By ALLISON BELL
Published 7/12/2011
A Medicare cost saving program that is supposed to save about $187 million between 2006 and 2018 may not have saved anything.
Joel Willemssen, managing director of the U.S. Government Accountability Office (GAO), gave that assessment today in testimony presented at a hearing organized by the Senate Homeland Security and Government Affairs Committee’s federal financial management subcommittee.
The subcommittee held the hearing to look at efforts to protect the integrity of the Medicare and Medicaid programs.
The federal Centers for Medicare and Medicaid Services (CMS), the arm of the U.S. Department of Health and Human Services that runs Medicare, started an Integrated Data Repository (IDR) program and a One PI program in 2006.
The IDR program was supposed to create a single source of Medicare and Medicaid claim data, and the One PI program was supposed to create a centralized portal for analyzing the data and looking for signs of fraudulent billing. CMS officials wanted analysts to be able to look to see, for example, when Medicare enrollees had apparently used ambulance services without using any other type of medical care.

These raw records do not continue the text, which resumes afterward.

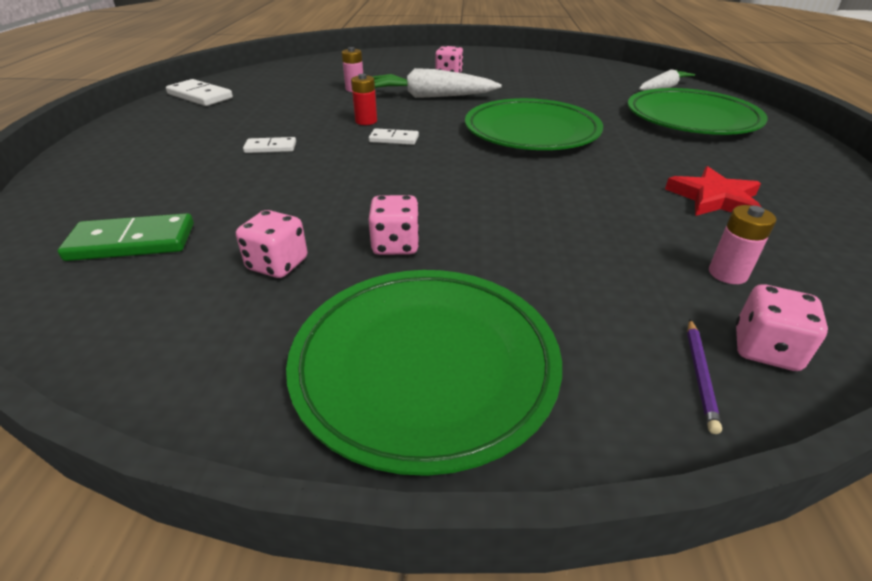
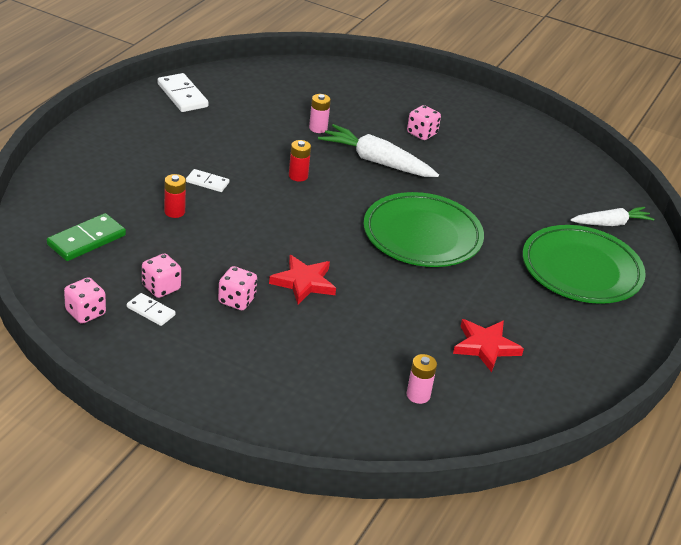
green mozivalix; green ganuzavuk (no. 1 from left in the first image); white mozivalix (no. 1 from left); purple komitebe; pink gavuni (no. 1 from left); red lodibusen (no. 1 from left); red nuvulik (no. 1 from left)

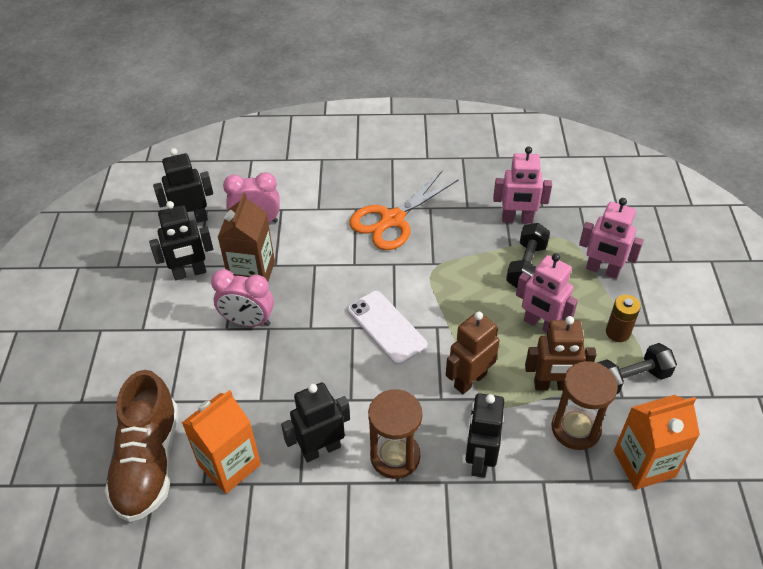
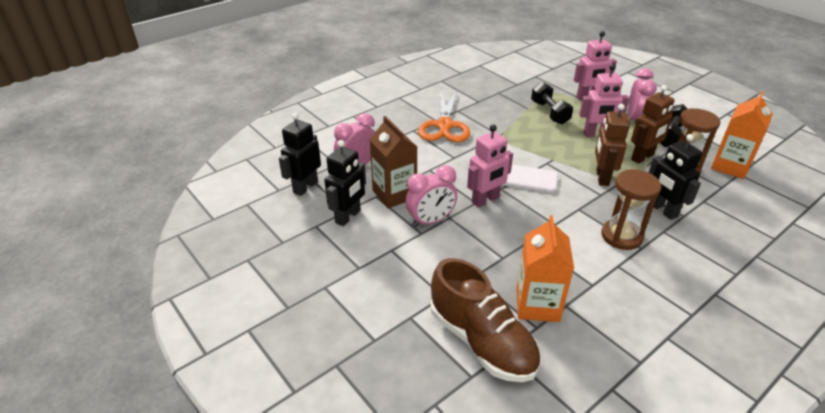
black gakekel (no. 3 from left in the first image); pink gakekel (no. 1 from left); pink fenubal (no. 3 from left)

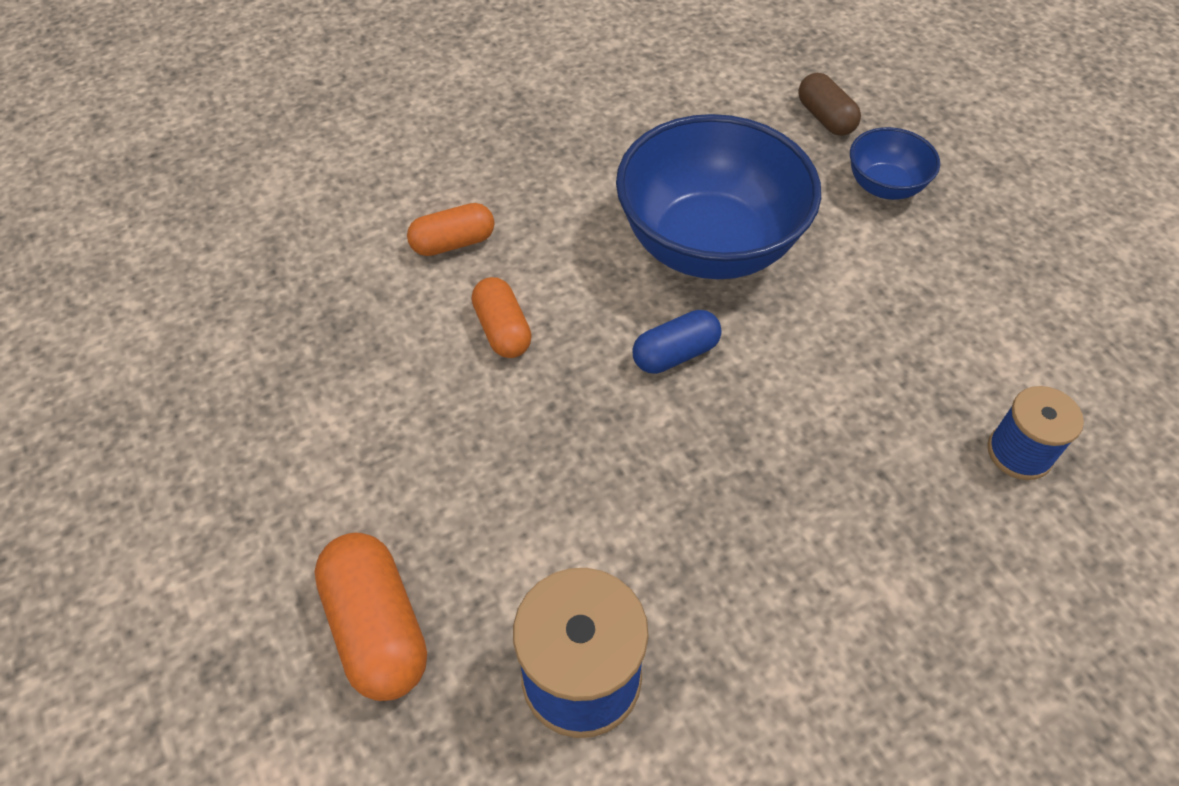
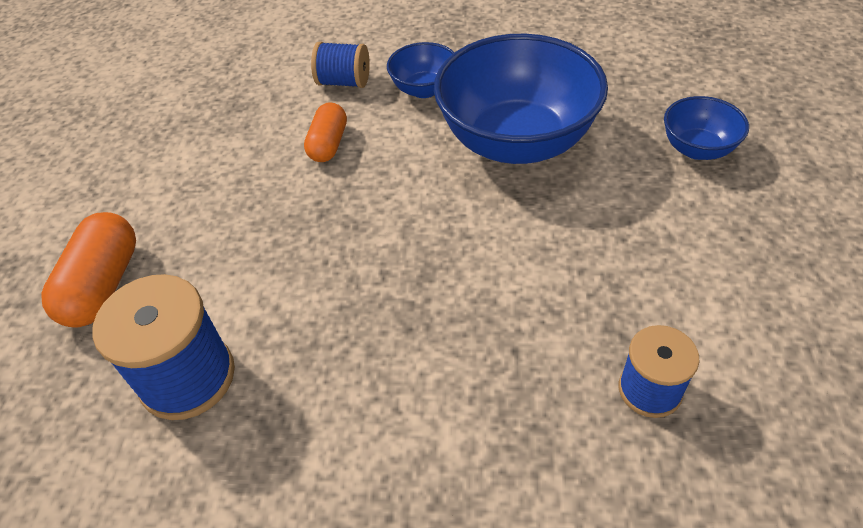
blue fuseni (no. 2 from left); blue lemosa; brown lemosa; blue vazofasuk (no. 1 from left)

CMS hired contractors to develop the tools and was supposed to have tools in place by 2009.
Parts of the IDR system have been in place since 2006, but the repository is still incomplete, Willemssen said, according to a written version of his remarks provided by the GAO.
“Program officials have not defined plans and reliable schedules for incorporating the additional data into IDR that are needed to support the agency’s program integrity goals,” Willemssen said.
Because of the project management problems, CMS officials stopped efforts to add more data to the repository after spending more than $80 million and more than 3 years on the effort, Willemssen said.
CMS deployed the One PI analysis system in 2009, but it is not widely used, in part because of problems with analyst training, Willemssen said.
There were supposed to be 639 analysts trained to use the system by October 2010, but only 42 were actually trained, Willemssaid said.
“Because IDR and One PI are not being used as planned, CMS officials are not yet in a position to determine the extent to which the systems are providing financial benefits or supporting the agency’s initiatives to meet program integrity goals and objectives,” Willemssen said.
CMS officials have suggested that the IDR project should cost about $90 million through 2018, provide a total of $187 million in financial benefits, and lead to $97 million in net benefits.
“As of March 2011, program officials had not identified actual financial benefits of implementing IDR,” Willemssen said.
Similarly, because of the relatively low level of use of the One PI system, there are “not enough data available to quantify financial benefits attributable to the use of the system,” Willemssen said.
“Until CMS is better positioned to identify and measure financial benefits and establishes outcome-based performance measures to help gauge progress toward meeting program integrity goals, it cannot be assured that the systems will contribute to improvements in CMS’s ability to detect fraud, waste, and abuse in the Medicare and Medicaid programs, and prevent or recover billions of dollars lost to improper payments of claims,” Willemssen said.